Friends ask me if we'll be able to keep it up. They wonder if there are actually 500 possible Election 2004 bumper sticker designs out there waiting to be designed. My response: there are 281 million reasons to vote against George W. Bush -- we'll have no problem reaching our quota. Given what Bush has done to this country in less than three short years, we'll do our best to spread the message and keep the man from reaching his own quota.
Check us out, buy a bumper sticker if you're so inclined, and by all means send us your ideas. We're in this together, friends. We can do it!
I just canceled my short-lived subscription to Time Magazine. As detailed here, on May 26 Time published a letter signed by one Thomas J. Stokes of Fredonia but actually penned by the Republican National Committee.
Time was not only not alert enough to catch this bit of "Astroturf" (days after alert bloggers posted warnings about it), and not only has it refused to notify its readers of this sabotage against truth even after hundreds of individuals (including myself) notified the magazine, but it meanwhile publishes loads of letters to the editor and news stories about the ethical problems at the New York Times. I suppose ethical problems at Time Magazine would be too uncomfortable to consider.
Time's private responses to those who have written in complaint are telling. First, Time has mostly refused to answer. Indeed, my first letter dropped into a big black hole of nothingness.
Second, after enough people respond, Time wrote to a few correspondents (still not me) that they published the letter to "bring balance" to the positions held on the letters page. Well, HELLO! If Time had to resort to publishing an astroturfed plagiarized piece of copy written by the Republican National Committee in order to "bring balance" to the letters to editor, then that says two things. First, Bush's tax proposal can't have been too popular among letter writers. Second, reading the letters to the editor in Time magazine isn't going to give you an accurate picture of popular mood, with actual imbalances of opinion washed over in the interest of representing "balance."

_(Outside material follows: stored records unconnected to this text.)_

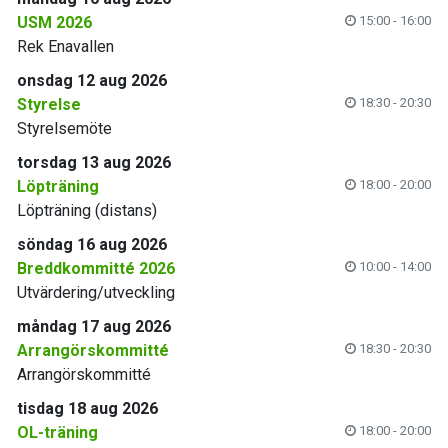
USM 2026
15:00 - 16:00
Rek Enavallen
onsdag 12 aug 2026
Styrelse
18:30 - 20:30
Styrelsemöte
torsdag 13 aug 2026
Löpträning
18:00 - 20:00
Löpträning (distans)
söndag 16 aug 2026
Breddkommitté 2026
10:00 - 14:00
Utvärdering/utveckling
måndag 17 aug 2026
Arrangörskommitté
18:30 - 20:30
Arrangörskommitté
tisdag 18 aug 2026
OL-träning
18:00 - 20:00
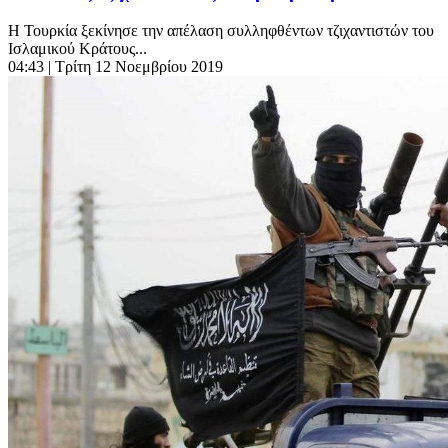
Η Τουρκία ξεκίνησε την απέλαση συλληφθέντων τζιχαντιστών του
Ισλαμικού Κράτους...
04:43
| Τρίτη 12 Νοεμβρίου 2019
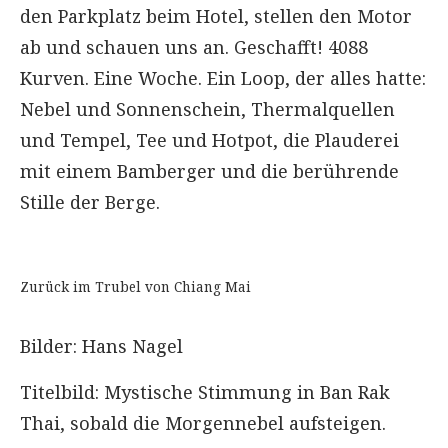
den Parkplatz beim Hotel, stellen den Motor
ab und schauen uns an. Geschafft! 4088
Kurven. Eine Woche. Ein Loop, der alles hatte:
Nebel und Sonnenschein, Thermalquellen
und Tempel, Tee und Hotpot, die Plauderei
mit einem Bamberger und die berührende
Stille der Berge.
Zurück im Trubel von Chiang Mai
Bilder: Hans Nagel
Titelbild: Mystische Stimmung in Ban Rak
Thai, sobald die Morgennebel aufsteigen.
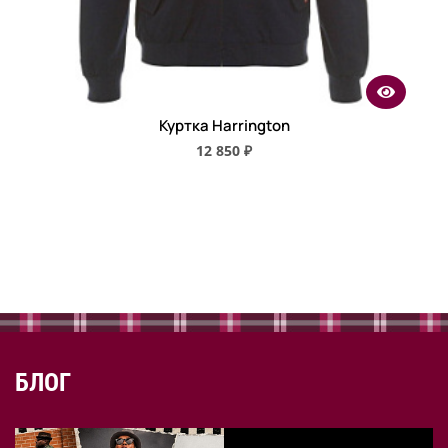
Куртка Harrington
12 850 ₽
БЛОГ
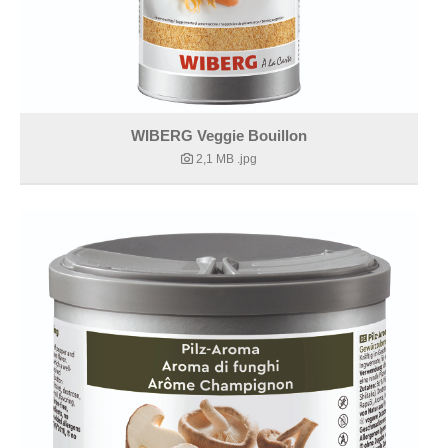
WIBERG Veggie Bouillon
2,1 MB
.jpg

Third, after I cancelled my subscription, Time finally wrote back to me (looks like money is their bottom line), saying "We are sorry indeed to hear of your disenchantment with TIME. But of
course we understand that our efforts can't hope to live up to
everyone's idea of what a newsmagazine should be..."
And here's the rub, as I sent my final e-mail to the folks at Time, not knowing whether it would actually be read. In this case, Time's efforts COULD have hoped to live up to everyone's idea of what a newsmagazine should be. There's a simple standard in journalism called the publication of corrections when a misrepresentation takes place. Thomas J. Stokes, acting at the request of the Republican National Committee, misrepresented the authorship of the letter he submitted. He did this because he and the Republican National Committee both know that people will listen with less skepticism to "Thomas J. Stokes" than to the "Republican National Committee." When notified of this misrepresentation, Time Magazine could have corrected the error in two short lines.
Simple. Easy. It CAN be done. But it won't be. And this is the real rub: if Time Magazine won't take the simple and easy steps to ensure their journalistic integrity, how can we trust them to take the challenging and difficult steps when they are needed?